Dans son communiqué final, la Cédéao indique maintenir ses sanctions et poursuivre le dialogue avec les autorités maliennes de transition, un camouflet pour les autorités maliennes qui n’ont toujours pas réagi officiellement, ainsi que la promesse d’une nouvelle période de tension.

Les autorités maliennes se préparaient déjà à une levée de l’embargo. Des consignes avaient même été données, selon plusieurs documents du ministère malien de l’Économie auxquels RFI a pu avoir accès, pour la mobilisation des effectifs douaniers aux frontières.

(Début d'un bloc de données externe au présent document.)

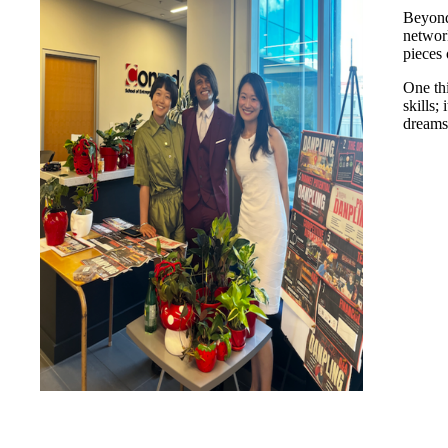
Beyond
network
pieces 
One th
skills;
dreams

Et pour cause. Selon des sources diplomatiques, Bamako avait consenti à revoir, à la baisse, sa proposition d’une prolongation de la transition de deux ans. À combien précisément ? Seize ? Dix-huit ? Vingt mois ? Les sources entretiennent le flou… mais pas suffisamment en tout cas pour convaincre les plus fermes des chefs d’État de la Cédéao parmi lesquels celui du Niger et ceux de plusieurs pays anglophones comme le Ghana, la Gambie et, dans une moindre mesure, le Nigeria.

Ce nouvel échec est en tout cas synonyme, pour les Maliens qui espéraient une levée ou assouplissement des sanctions qui les frappent, de déception, de frustration, voire de colère, ce qui ne manquera pas de polariser encore davantage la société malienne.